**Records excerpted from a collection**
Segment Open
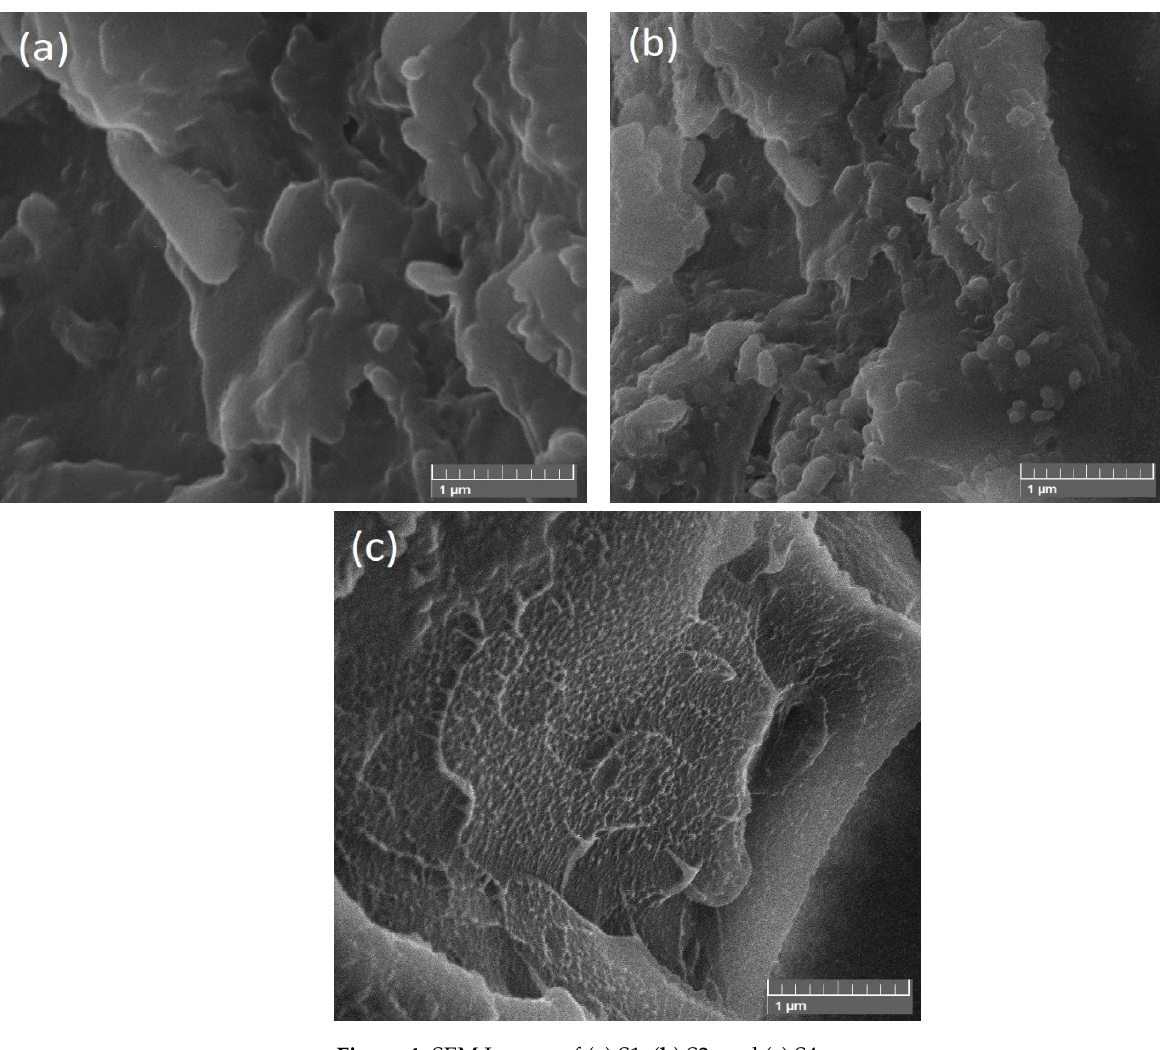
Figure 3. SEM Images of NiFe-TRGO nanoparticles on ( a ) low and ( b ) high resolution.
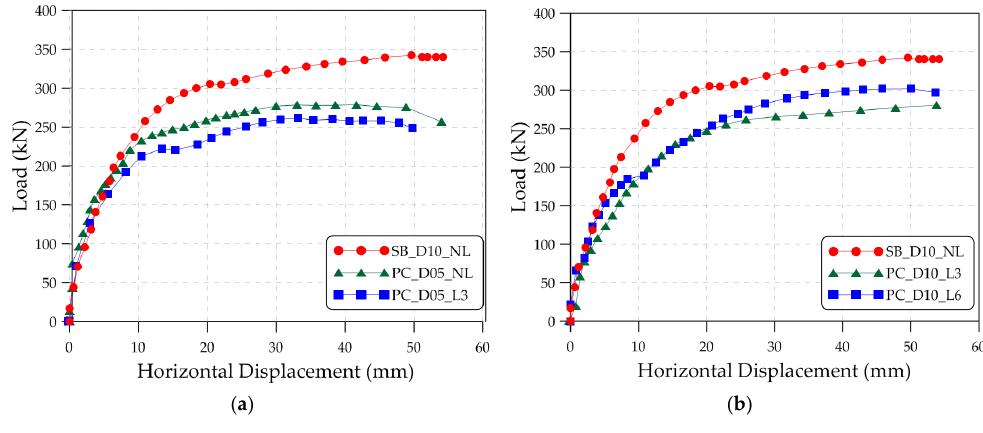
Figure 11. Effect of the number of L ‐ shaped plates. ( a ) PC_D05 specimens. ( b ) PC_D10 specimens. Table 8. Effect of the number of L ‐ shaped plates for PC_D05 specimens.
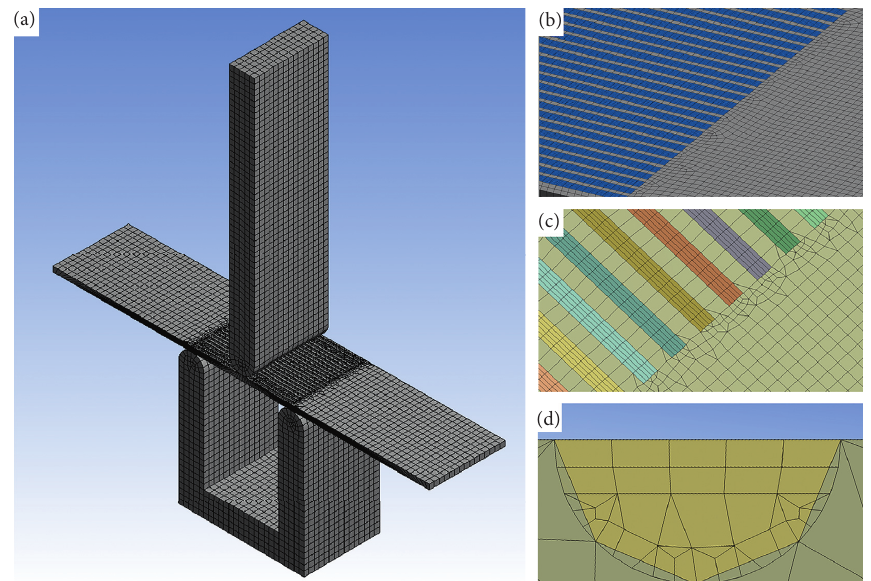
Figure 1: Finite element mesh of a model in Ansys workbench: (a) general view of 3D mesh, (b) enlarged view of mesh of laser tracks, (c) enlarged view of surface mesh of treated area, and (d) cross-sectional view of mesh of individual laser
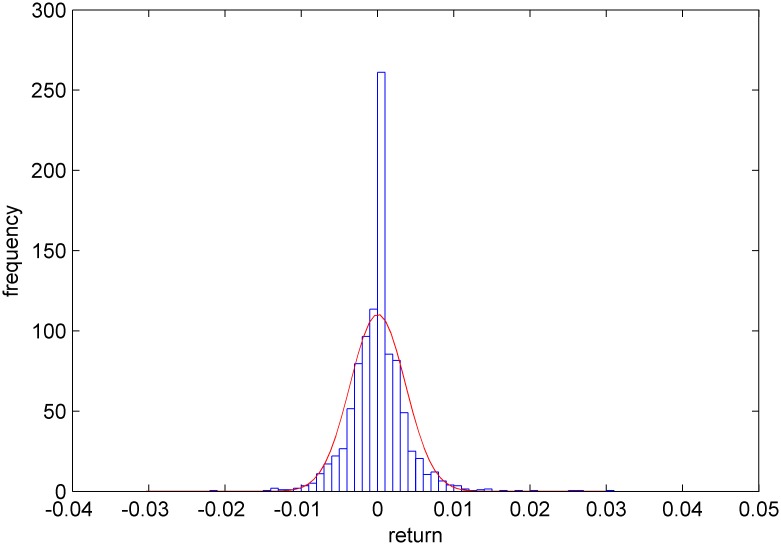
The yield distribution fitting diagram of Dongfeng Electronic Technology.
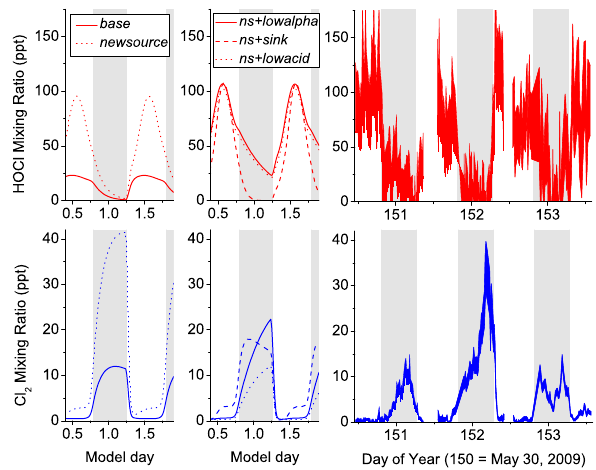
Fig. 3. Model results (left and center panels) for Cl 2 and HOCl compared to observed high Cl x period data (right panels). Observational data shaded area is within mean ± 1 standard error. Red: HOCl, blue: Cl 2 . Shaded vertical bars represent nighttime hours. Model day and day of year whole numbers are midnight.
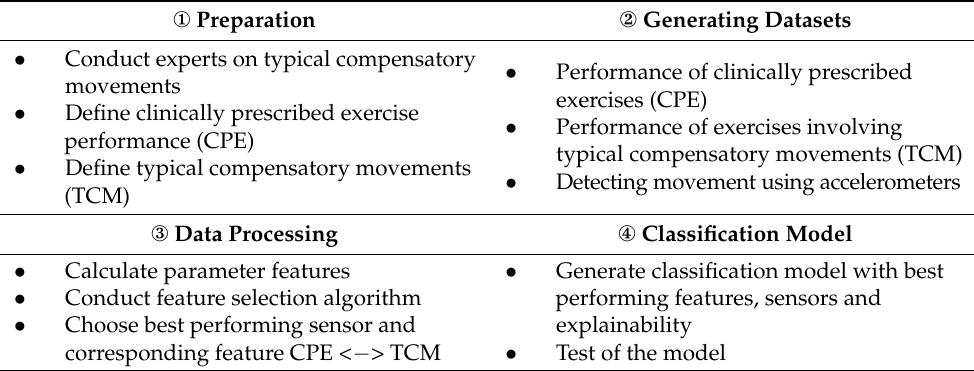
Table 1. Overview of the process describing the subtasks of Generating Datasets, Data processing and Classification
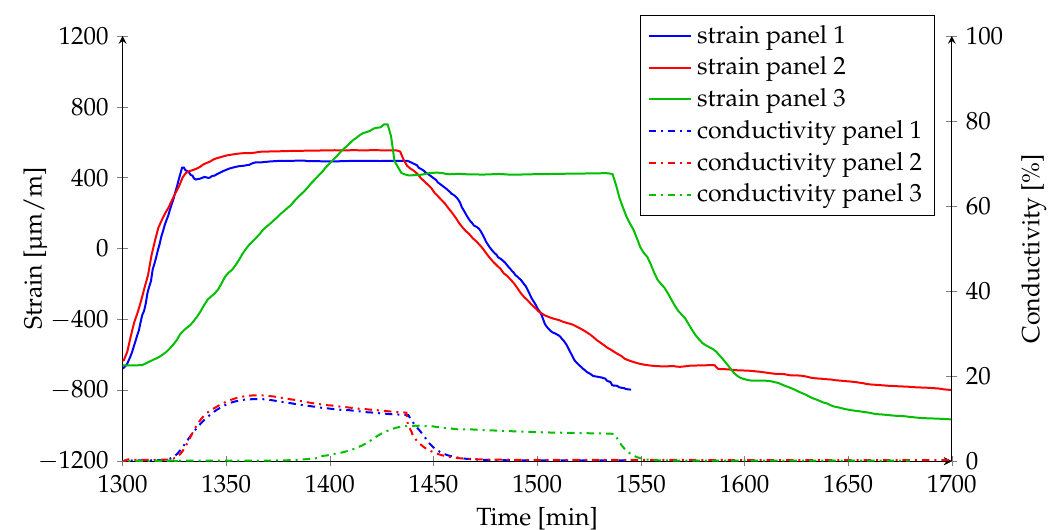
Figure 7. Measured strain and conductivity of the post-curing step of panels 1, 2 and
Segment Closed
**TASK TO CARRY OUT**
Answer only with how many lines in the records include "area".

**RESPONSE BOX**
2